Goal of the exercise »
Copy the records exactly, leaving out every picture.

Data extract »
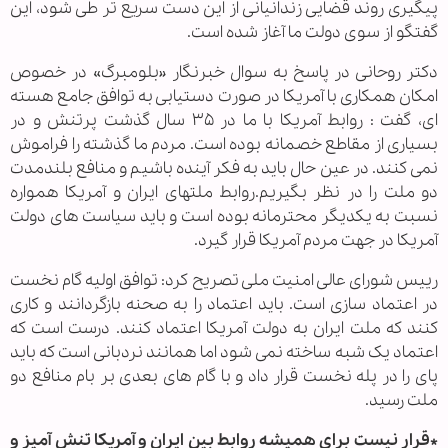
پیگیری روند قضایی زندانیانی از این دست سریع تر طی شود، این
گفتگو از سوی دولت ما آغاز شده است.
دکتر روحانی در پاسخ به سوال خبرنگار «بلومبرگ» در خصوص
امکان همکاری با آمریکا در صورت دستیابی به توافق جامع هسته
ای، گفت : روابط آمریکا با ما در ۳۵ سال گذشت پرتنش و در
بسیاری از مقاطع خصمانه بوده است. مردم ما گذشته را فراموش
نمی کنند. در عین حال باید به فکر آینده باشیم و منافع بلندمدت
دو ملت را در نظر بگیریم.روابط ملتهای ایران و آمریکا همواره
نسبت به یکدیگر محترمانه بوده است و باید سیاست های دولت
آمریکا در جهت مردم آمریکا قرار گیرد.
رییس شورای عالی امنیت ملی تصریح کرد: توافق اولیه گام نخست
در اعتماد سازی است. باید اعتماد را به صحنه بازگردانند و کاری
کنند که ملت ایران به دولت آمریکا اعتماد کنند. درست است که
اعتماد یک شبه ساخته نمی شود اما همانند نردبانی است که باید
پای را در پله نخست قرار داد و با گام های بعدی بر بام منافع دو
ملت رسید.
*قرار نیست برای همیشه روابط بین ایران و آمریکا تنش آمیز و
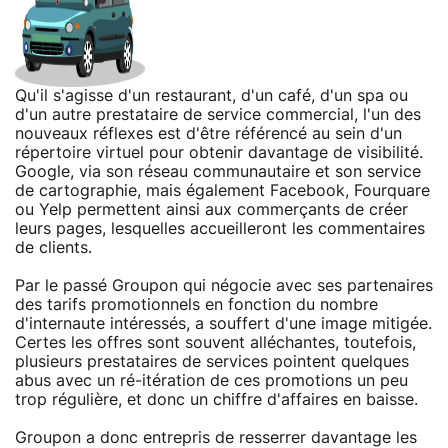
Qu'il s'agisse d'un restaurant, d'un café, d'un spa ou
d'un autre prestataire de service commercial, l'un des
nouveaux réflexes est d'être référencé au sein d'un
répertoire virtuel pour obtenir davantage de visibilité.
Google, via son réseau communautaire et son service
de cartographie, mais également Facebook, Fourquare
ou Yelp permettent ainsi aux commerçants de créer
leurs pages, lesquelles accueilleront les commentaires
de clients.
Par le passé Groupon qui négocie avec ses partenaires
des tarifs promotionnels en fonction du nombre
d'internaute intéressés, a souffert d'une image mitigée.
Certes les offres sont souvent alléchantes, toutefois,
plusieurs prestataires de services pointent quelques
abus avec un ré-itération de ces promotions un peu
trop régulière, et donc un chiffre d'affaires en baisse.
Groupon a donc entrepris de resserrer davantage les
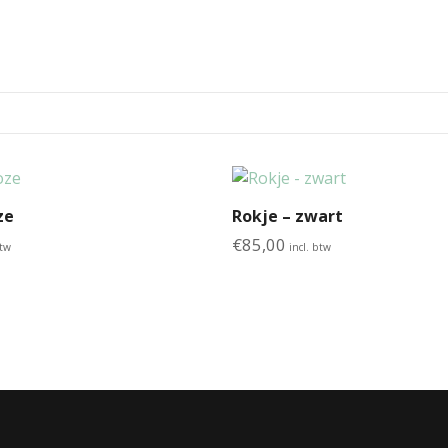
ze
Rokje – zwart
€
85,00
btw
incl. btw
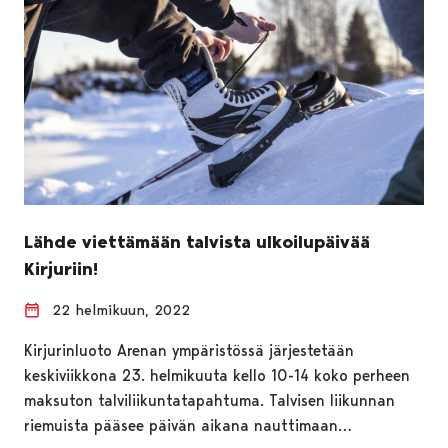
Lähde viettämään talvista ulkoilupäivää
Kirjuriin!
22 helmikuun, 2022
Kirjurinluoto Arenan ympäristössä järjestetään
keskiviikkona 23. helmikuuta kello 10-14 koko perheen
maksuton talviliikuntatapahtuma. Talvisen liikunnan
riemuista pääsee päivän aikana nauttimaan…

Solution to this exercise »
پیگیری روند قضایی زندانیانی از این دست سریع تر طی شود، این
گفتگو از سوی دولت ما آغاز شده است.
دکتر روحانی در پاسخ به سوال خبرنگار «بلومبرگ» در خصوص
امکان همکاری با آمریکا در صورت دستیابی به توافق جامع هسته
ای، گفت : روابط آمریکا با ما در ۳۵ سال گذشت پرتنش و در
بسیاری از مقاطع خصمانه بوده است. مردم ما گذشته را فراموش
نمی کنند. در عین حال باید به فکر آینده باشیم و منافع بلندمدت
دو ملت را در نظر بگیریم.روابط ملتهای ایران و آمریکا همواره
نسبت به یکدیگر محترمانه بوده است و باید سیاست های دولت
آمریکا در جهت مردم آمریکا قرار گیرد.
رییس شورای عالی امنیت ملی تصریح کرد: توافق اولیه گام نخست
در اعتماد سازی است. باید اعتماد را به صحنه بازگردانند و کاری
کنند که ملت ایران به دولت آمریکا اعتماد کنند. درست است که
اعتماد یک شبه ساخته نمی شود اما همانند نردبانی است که باید
پای را در پله نخست قرار داد و با گام های بعدی بر بام منافع دو
ملت رسید.
*قرار نیست برای همیشه روابط بین ایران و آمریکا تنش آمیز و
Qu'il s'agisse d'un restaurant, d'un café, d'un spa ou
d'un autre prestataire de service commercial, l'un des
nouveaux réflexes est d'être référencé au sein d'un
répertoire virtuel pour obtenir davantage de visibilité.
Google, via son réseau communautaire et son service
de cartographie, mais également Facebook, Fourquare
ou Yelp permettent ainsi aux commerçants de créer
leurs pages, lesquelles accueilleront les commentaires
de clients.
Par le passé Groupon qui négocie avec ses partenaires
des tarifs promotionnels en fonction du nombre
d'internaute intéressés, a souffert d'une image mitigée.
Certes les offres sont souvent alléchantes, toutefois,
plusieurs prestataires de services pointent quelques
abus avec un ré-itération de ces promotions un peu
trop régulière, et donc un chiffre d'affaires en baisse.
Groupon a donc entrepris de resserrer davantage les
ze
Rokje – zwart
€
85,00
btw
incl. btw
Lähde viettämään talvista ulkoilupäivää
Kirjuriin!
22 helmikuun, 2022
Kirjurinluoto Arenan ympäristössä järjestetään
keskiviikkona 23. helmikuuta kello 10-14 koko perheen
maksuton talviliikuntatapahtuma. Talvisen liikunnan
riemuista pääsee päivän aikana nauttimaan…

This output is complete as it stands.